State visit with Australia's PM includes al fresco dinner in White House Rose Garden

Scott Morrison is visiting the White House on Friday.

Australian Prime Minister Scott Morrison will be the second foreign leader honored with a rare state visit to the White House since Trump took office.

The day will begin with the military pomp of a South Lawn arrival, then the leaders will hold a one-on-one meeting in the Oval Office before more meetings with staff, a press conference in the East Room of the White House, and a lunch at the State Department. The day will end with dinner in a lavishly decorated and illuminated Rose Garden.
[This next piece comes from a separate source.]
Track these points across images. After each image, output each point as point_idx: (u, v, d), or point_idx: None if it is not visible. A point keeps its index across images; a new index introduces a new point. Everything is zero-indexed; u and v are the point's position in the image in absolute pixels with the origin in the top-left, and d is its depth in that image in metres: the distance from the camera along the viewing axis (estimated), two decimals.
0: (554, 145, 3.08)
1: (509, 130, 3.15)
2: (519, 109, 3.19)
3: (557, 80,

On a briefing call, the White House said the visit is meant to highlight the “breadth and depth” of the United States’ relationship with Australia, and their economic and security cooperation – specifically in regard to North Korea and Iran, as Australia recently announced their participation in joint patrols with the United States in the Strait of Hormuz.
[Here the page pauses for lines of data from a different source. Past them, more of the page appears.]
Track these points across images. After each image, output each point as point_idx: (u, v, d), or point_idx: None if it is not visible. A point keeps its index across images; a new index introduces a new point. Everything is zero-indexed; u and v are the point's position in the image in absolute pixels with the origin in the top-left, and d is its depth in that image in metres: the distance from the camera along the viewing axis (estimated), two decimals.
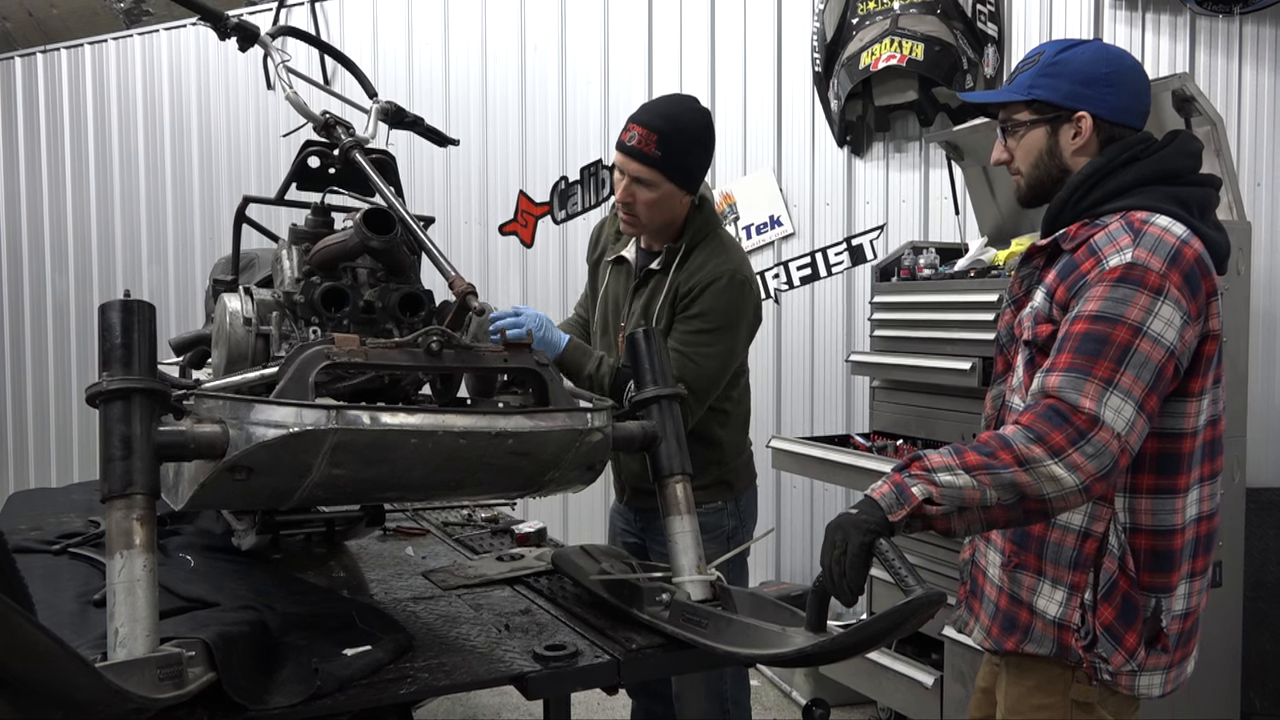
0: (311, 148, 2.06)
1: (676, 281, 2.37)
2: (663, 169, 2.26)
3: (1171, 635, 1.66)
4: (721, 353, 2.34)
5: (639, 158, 2.26)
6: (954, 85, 3.98)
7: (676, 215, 2.37)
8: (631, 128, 2.28)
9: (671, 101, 2.36)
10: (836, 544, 1.45)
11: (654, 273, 2.42)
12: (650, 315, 2.40)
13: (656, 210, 2.32)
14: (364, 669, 1.54)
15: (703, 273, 2.33)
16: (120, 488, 1.39)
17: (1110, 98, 1.71)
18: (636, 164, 2.26)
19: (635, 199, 2.30)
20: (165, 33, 5.87)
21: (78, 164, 6.13)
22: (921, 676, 3.24)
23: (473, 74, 5.21)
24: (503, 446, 1.59)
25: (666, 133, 2.24)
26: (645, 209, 2.31)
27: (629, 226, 2.40)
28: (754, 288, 2.43)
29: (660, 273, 2.41)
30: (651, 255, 2.46)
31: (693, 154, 2.30)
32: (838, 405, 4.54)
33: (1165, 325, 1.54)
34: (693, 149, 2.29)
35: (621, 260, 2.53)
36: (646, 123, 2.26)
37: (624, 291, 2.50)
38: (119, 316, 1.46)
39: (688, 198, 2.35)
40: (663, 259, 2.41)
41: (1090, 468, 1.48)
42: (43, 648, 1.02)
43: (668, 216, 2.35)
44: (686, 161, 2.28)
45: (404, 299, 1.83)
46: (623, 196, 2.31)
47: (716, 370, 2.35)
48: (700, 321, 2.32)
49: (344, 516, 2.18)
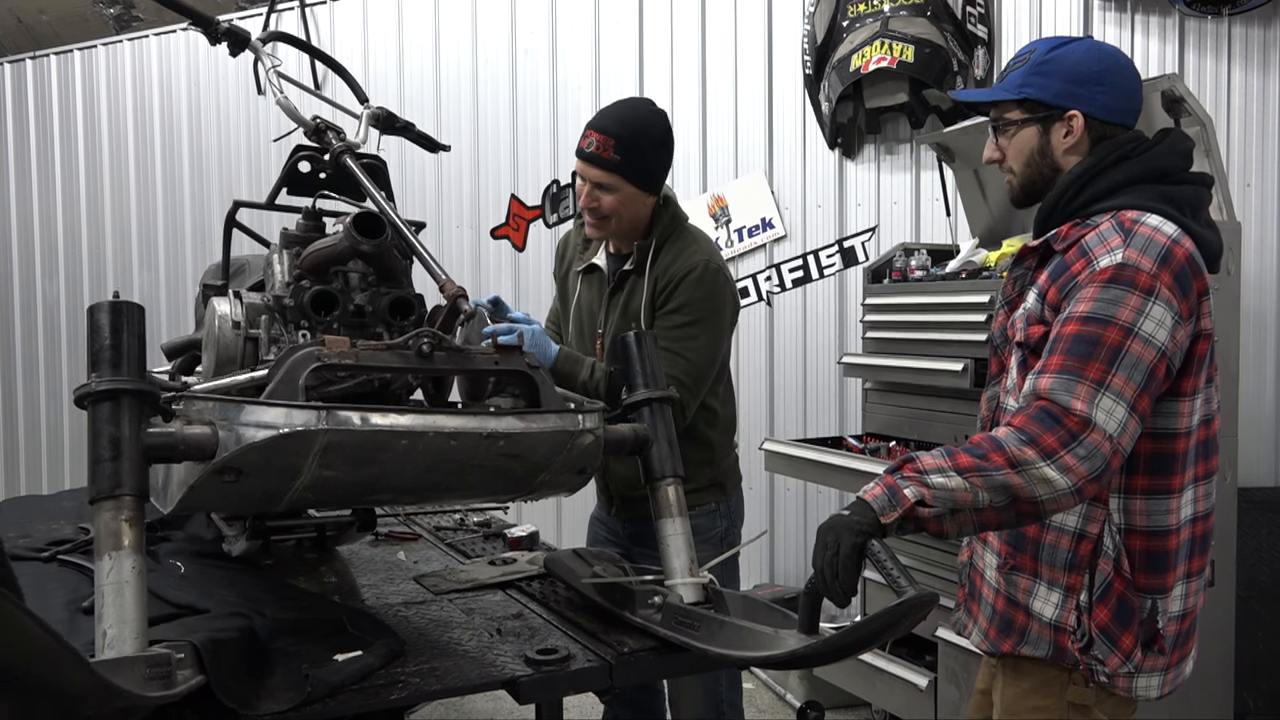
0: (302, 152, 2.05)
1: (654, 277, 2.38)
2: (622, 172, 2.28)
3: (1168, 637, 1.66)
4: (707, 344, 2.35)
5: (598, 163, 2.28)
6: (944, 87, 3.99)
7: (641, 216, 2.38)
8: (589, 134, 2.30)
9: (627, 106, 2.38)
10: (829, 545, 1.45)
11: (629, 274, 2.43)
12: (630, 316, 2.41)
13: (621, 213, 2.33)
14: (355, 674, 1.54)
15: (676, 265, 2.35)
16: (109, 489, 1.38)
17: (1102, 96, 1.71)
18: (596, 170, 2.29)
19: (599, 204, 2.32)
20: (155, 38, 5.86)
21: (68, 169, 6.10)
22: (915, 678, 3.24)
23: (464, 78, 5.20)
24: (494, 448, 1.59)
25: (623, 136, 2.27)
26: (609, 213, 2.33)
27: (595, 231, 2.42)
28: (728, 275, 2.45)
29: (634, 272, 2.42)
30: (622, 259, 2.46)
31: (651, 155, 2.32)
32: (830, 407, 4.54)
33: (1156, 326, 1.54)
34: (650, 150, 2.32)
35: (592, 269, 2.54)
36: (603, 128, 2.29)
37: (598, 298, 2.51)
38: (108, 318, 1.45)
39: (651, 198, 2.37)
40: (635, 258, 2.41)
41: (1082, 470, 1.47)
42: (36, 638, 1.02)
43: (632, 218, 2.37)
44: (645, 163, 2.31)
45: (394, 303, 1.82)
46: (586, 203, 2.34)
47: (706, 361, 2.35)
48: (681, 315, 2.33)
49: (335, 521, 2.17)
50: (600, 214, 2.34)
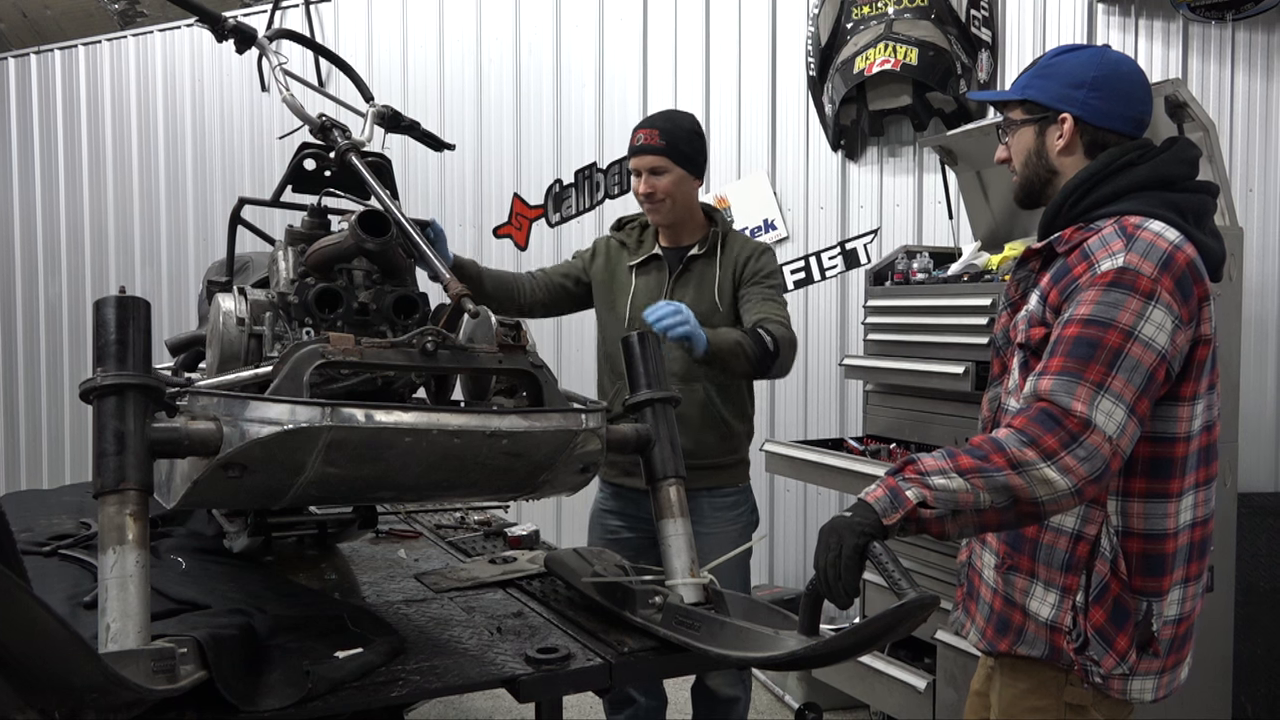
0: (308, 150, 2.05)
1: (731, 257, 2.67)
2: (669, 155, 2.62)
3: (1164, 640, 1.66)
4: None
5: (649, 150, 2.62)
6: (948, 90, 3.99)
7: (690, 200, 2.70)
8: (638, 132, 2.67)
9: (663, 111, 2.79)
10: (830, 547, 1.45)
11: (696, 258, 2.69)
12: (705, 294, 2.65)
13: (674, 194, 2.64)
14: (355, 671, 1.54)
15: (749, 247, 2.71)
16: (113, 483, 1.39)
17: (1093, 101, 1.72)
18: (649, 156, 2.62)
19: (655, 188, 2.62)
20: (159, 34, 5.86)
21: (71, 165, 6.11)
22: (914, 680, 3.24)
23: (467, 76, 5.21)
24: (497, 446, 1.59)
25: (666, 128, 2.64)
26: (665, 195, 2.62)
27: (655, 215, 2.69)
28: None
29: (704, 256, 2.69)
30: (680, 250, 2.72)
31: (691, 141, 2.67)
32: (831, 409, 4.54)
33: (1157, 329, 1.54)
34: (689, 138, 2.67)
35: (650, 260, 2.75)
36: (649, 123, 2.68)
37: (658, 286, 2.72)
38: (114, 313, 1.45)
39: (696, 182, 2.70)
40: (706, 243, 2.70)
41: (1082, 471, 1.48)
42: (44, 626, 1.02)
43: (685, 201, 2.68)
44: (689, 147, 2.65)
45: (398, 301, 1.82)
46: (644, 189, 2.64)
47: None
48: (773, 280, 2.68)
49: (336, 519, 2.17)
50: (657, 198, 2.64)
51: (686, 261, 2.69)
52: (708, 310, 2.59)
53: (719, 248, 2.69)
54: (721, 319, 2.61)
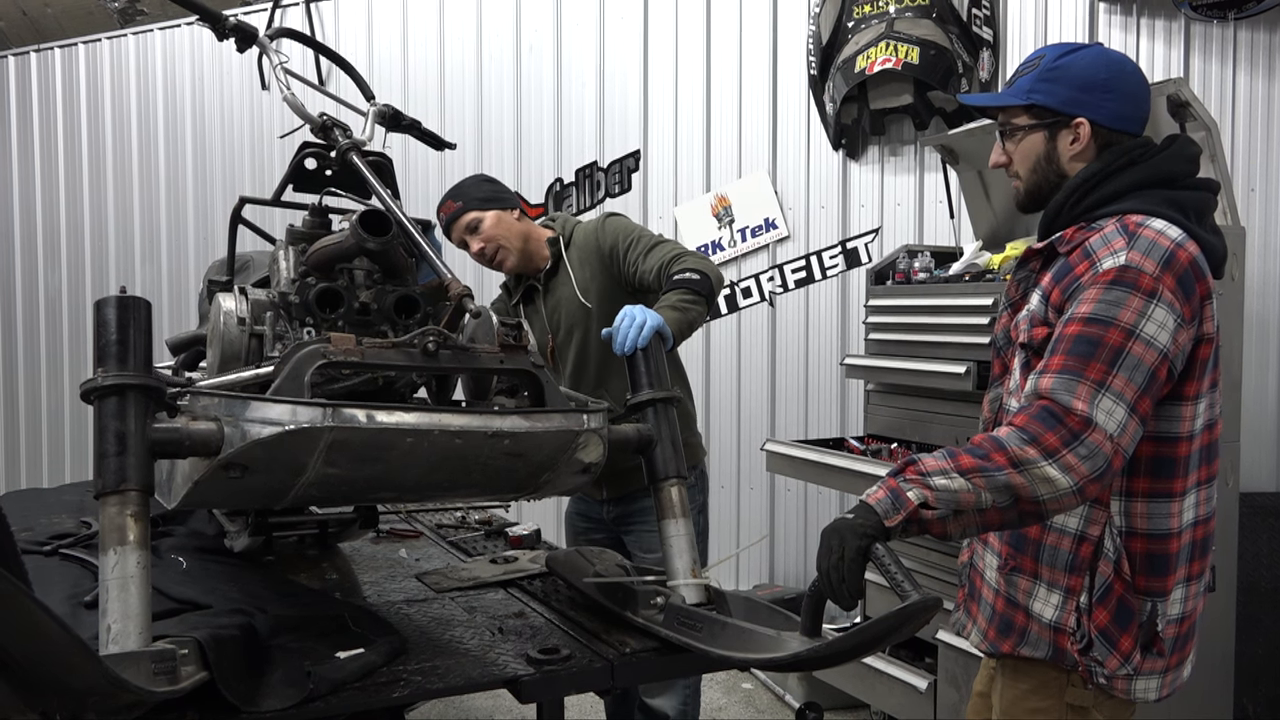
0: (309, 149, 2.05)
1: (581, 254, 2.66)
2: (469, 207, 2.63)
3: (1167, 639, 1.66)
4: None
5: (454, 217, 2.64)
6: (949, 89, 3.99)
7: (516, 230, 2.68)
8: (439, 214, 2.68)
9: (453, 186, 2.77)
10: (833, 549, 1.44)
11: (553, 271, 2.71)
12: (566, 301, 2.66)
13: (499, 236, 2.64)
14: (356, 672, 1.54)
15: (586, 230, 2.71)
16: (114, 483, 1.38)
17: (1109, 104, 1.71)
18: (456, 222, 2.65)
19: (483, 244, 2.64)
20: (160, 32, 5.85)
21: (71, 164, 6.10)
22: (915, 680, 3.24)
23: (468, 75, 5.20)
24: (498, 447, 1.59)
25: (454, 194, 2.67)
26: (495, 244, 2.63)
27: (506, 262, 2.69)
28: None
29: (553, 269, 2.70)
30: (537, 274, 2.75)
31: (479, 186, 2.70)
32: (832, 408, 4.54)
33: (1158, 328, 1.54)
34: (477, 184, 2.71)
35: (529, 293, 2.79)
36: (440, 203, 2.69)
37: (533, 313, 2.76)
38: (115, 313, 1.45)
39: (513, 212, 2.69)
40: (551, 258, 2.70)
41: (1084, 469, 1.48)
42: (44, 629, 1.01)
43: (515, 232, 2.67)
44: (479, 192, 2.67)
45: (399, 301, 1.82)
46: (475, 250, 2.66)
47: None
48: (632, 233, 2.63)
49: (337, 518, 2.17)
50: (488, 252, 2.65)
51: (545, 278, 2.72)
52: (579, 312, 2.65)
53: (564, 251, 2.69)
54: (597, 312, 2.61)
The leaders will also roll out a plan related to rare earth elements and minerals security, unveil new space and technology research partnerships, and discuss plastic pollution in the ocean.
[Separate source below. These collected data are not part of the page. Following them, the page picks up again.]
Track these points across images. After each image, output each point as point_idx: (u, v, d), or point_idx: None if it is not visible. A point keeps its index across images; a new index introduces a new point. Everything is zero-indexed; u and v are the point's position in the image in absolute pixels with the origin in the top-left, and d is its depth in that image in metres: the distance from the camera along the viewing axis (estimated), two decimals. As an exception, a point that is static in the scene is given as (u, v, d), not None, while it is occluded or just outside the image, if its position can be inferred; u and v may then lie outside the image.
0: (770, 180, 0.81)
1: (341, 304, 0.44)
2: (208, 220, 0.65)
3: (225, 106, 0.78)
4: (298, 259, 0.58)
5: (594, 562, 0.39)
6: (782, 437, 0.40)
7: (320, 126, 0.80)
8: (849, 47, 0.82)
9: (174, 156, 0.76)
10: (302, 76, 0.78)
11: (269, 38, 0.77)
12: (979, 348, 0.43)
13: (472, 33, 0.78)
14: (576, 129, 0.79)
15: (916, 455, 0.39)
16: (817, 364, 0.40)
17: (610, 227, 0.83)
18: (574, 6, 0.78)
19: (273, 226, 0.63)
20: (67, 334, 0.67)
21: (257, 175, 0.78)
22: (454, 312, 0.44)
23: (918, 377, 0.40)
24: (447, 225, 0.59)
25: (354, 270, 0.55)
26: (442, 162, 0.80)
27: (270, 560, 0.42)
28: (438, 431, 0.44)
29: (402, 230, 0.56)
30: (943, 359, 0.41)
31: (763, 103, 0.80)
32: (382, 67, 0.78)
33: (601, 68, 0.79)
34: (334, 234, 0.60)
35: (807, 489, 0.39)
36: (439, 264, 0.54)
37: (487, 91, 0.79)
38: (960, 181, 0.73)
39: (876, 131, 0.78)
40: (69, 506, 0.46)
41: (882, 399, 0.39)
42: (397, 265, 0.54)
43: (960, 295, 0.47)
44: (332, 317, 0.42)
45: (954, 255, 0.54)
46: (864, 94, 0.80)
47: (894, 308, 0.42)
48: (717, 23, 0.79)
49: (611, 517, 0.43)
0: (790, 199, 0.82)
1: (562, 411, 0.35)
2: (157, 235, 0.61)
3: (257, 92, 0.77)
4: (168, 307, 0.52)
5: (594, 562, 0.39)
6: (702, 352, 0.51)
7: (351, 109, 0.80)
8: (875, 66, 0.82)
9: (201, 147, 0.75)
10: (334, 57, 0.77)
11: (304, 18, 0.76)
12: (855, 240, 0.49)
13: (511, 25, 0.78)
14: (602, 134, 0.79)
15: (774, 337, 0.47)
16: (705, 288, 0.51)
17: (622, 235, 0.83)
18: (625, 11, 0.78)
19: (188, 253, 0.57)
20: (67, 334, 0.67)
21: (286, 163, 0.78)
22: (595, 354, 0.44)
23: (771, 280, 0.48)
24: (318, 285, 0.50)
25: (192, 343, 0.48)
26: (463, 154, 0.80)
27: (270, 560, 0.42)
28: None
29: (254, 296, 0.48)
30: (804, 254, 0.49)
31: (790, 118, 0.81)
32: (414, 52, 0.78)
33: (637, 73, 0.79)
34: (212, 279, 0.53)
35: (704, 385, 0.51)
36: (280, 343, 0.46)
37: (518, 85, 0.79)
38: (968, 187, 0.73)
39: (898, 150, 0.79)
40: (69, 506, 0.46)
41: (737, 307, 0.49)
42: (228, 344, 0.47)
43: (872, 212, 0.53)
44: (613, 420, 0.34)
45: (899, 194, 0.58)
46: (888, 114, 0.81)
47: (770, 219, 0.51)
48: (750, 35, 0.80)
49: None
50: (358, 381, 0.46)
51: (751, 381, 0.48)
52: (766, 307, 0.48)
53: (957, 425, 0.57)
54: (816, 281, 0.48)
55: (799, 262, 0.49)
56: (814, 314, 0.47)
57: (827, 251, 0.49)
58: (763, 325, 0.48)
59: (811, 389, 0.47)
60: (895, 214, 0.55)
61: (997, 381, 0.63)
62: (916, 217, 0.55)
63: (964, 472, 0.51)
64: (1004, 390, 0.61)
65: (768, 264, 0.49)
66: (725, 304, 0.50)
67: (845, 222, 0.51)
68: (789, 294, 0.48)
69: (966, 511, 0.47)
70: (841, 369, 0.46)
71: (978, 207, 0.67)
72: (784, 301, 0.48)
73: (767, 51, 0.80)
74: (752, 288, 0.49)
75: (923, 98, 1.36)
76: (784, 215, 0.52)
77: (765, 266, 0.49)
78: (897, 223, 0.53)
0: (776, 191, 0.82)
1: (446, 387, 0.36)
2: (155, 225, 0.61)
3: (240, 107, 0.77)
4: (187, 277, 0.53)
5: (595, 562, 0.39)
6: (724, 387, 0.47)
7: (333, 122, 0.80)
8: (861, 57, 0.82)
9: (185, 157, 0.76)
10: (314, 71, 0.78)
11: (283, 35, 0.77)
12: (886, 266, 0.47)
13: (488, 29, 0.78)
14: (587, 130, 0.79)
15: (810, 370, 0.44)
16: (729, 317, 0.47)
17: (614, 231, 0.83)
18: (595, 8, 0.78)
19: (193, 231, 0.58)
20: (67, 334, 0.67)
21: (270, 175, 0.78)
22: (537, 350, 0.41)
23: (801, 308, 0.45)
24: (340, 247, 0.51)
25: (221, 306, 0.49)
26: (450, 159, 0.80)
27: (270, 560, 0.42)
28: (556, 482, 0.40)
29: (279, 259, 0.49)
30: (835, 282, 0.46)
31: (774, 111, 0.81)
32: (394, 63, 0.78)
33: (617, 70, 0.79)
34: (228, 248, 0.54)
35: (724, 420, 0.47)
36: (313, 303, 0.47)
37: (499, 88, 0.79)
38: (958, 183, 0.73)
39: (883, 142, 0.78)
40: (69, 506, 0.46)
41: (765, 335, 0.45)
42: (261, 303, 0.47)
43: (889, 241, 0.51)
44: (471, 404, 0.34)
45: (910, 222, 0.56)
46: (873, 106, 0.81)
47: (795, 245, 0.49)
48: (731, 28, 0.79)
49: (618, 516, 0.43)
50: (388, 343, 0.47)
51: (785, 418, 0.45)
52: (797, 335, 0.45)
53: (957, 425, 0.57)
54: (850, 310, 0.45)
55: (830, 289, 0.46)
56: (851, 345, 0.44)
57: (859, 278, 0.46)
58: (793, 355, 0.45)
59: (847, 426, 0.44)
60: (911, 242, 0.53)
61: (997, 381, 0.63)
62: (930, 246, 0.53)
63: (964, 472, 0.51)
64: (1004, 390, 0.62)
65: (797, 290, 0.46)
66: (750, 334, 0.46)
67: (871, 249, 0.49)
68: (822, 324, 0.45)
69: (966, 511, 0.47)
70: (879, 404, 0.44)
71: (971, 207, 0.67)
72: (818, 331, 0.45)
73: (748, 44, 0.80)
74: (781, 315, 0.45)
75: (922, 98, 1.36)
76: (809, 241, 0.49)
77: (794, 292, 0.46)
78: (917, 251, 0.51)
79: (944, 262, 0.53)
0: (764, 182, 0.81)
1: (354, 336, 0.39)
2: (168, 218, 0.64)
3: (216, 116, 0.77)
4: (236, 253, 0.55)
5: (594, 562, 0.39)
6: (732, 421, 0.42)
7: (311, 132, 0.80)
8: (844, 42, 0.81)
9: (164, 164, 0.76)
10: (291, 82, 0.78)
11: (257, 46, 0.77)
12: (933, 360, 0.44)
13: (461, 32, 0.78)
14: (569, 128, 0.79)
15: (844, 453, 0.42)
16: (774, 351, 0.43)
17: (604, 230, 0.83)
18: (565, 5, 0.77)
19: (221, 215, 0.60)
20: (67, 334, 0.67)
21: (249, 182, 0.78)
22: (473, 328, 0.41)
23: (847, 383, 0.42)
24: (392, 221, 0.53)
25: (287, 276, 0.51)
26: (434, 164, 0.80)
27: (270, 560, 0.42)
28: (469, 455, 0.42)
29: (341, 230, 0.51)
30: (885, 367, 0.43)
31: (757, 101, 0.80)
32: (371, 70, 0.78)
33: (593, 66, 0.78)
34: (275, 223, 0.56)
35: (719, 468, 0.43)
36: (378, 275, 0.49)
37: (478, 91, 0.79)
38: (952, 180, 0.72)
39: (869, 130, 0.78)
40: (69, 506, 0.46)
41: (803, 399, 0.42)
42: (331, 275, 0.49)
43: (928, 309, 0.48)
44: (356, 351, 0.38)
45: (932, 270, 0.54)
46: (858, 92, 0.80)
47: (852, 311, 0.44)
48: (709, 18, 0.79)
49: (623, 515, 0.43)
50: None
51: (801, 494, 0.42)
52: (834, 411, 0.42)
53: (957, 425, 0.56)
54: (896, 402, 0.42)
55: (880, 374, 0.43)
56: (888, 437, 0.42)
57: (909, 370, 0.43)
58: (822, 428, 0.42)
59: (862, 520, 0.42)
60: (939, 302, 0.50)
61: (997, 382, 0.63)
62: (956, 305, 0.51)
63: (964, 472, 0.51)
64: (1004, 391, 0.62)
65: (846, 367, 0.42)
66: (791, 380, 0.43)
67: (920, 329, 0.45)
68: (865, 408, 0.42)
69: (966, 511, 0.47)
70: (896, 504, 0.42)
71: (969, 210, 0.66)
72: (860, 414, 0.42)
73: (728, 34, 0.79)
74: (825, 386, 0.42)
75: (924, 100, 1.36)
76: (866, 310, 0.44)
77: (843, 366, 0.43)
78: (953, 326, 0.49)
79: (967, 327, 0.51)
“It is the first [Australian] state visit that we've had since Prime Minister Howard came to the United States shortly after 9/11. And in those 18 years, the Australians have really been shoulder-to-shoulder with us all over the world in so many different areas and this is really a perfect time to highlight the alliance and the contribution,” a senior administration official said.

Morrison also plans to travel to Wapakoneta, Ohio, on Sunday to tour an Australian-owned plant with Trump.

Trump and Morrison last met on the sidelines of the G7 summit in Biarritz, France.

“Scott, he is fantastic,” Trump said after their meeting.

After a full day of work on Friday, the Morrisons, Trumps, and an exclusive list of guests will be treated to a special state dinner under the stars. At a preview, string musicians played in a row along the Colonnade and tables were set with gold plates and crystal glasses that sparkled under the lights. The first lady planned the dinner along with her social secretary, Rickie Niceta.

“As the head of the executive branch, one of the president’s most important roles is to conduct diplomacy with foreign nations,” explained Lindsay Chervinsky, White House Historian with the White House Historical Association. “State dinners provide the opportunity to highlight the role of other cultures in American life, cement existing friendships, improve tense relationships, and celebrate important treaties and agreements that improve national security and international relations.”

The menu on Friday will pay “homage to Australia’s special blend of culinary adaptations from its various cultures,” according to officials. It will feature Dover Sole, Sunchoke Ravioli and a Lady Apple Tart for dessert. Guests will be served wines from both United States and Australia, although the president, who doesn’t drink, will likely sip on his preferred beverage of Diet Coke or water.

Guests will also hear a performance from the largest gathering of military musicians from the United States Army, Marine Corps, Navy, and Air Force.

There are still some details about the dinner that the first lady’s office is keeping secret: The guest list and the designer of the first lady’s gown won’t be revealed until minutes before the dinner kicks off.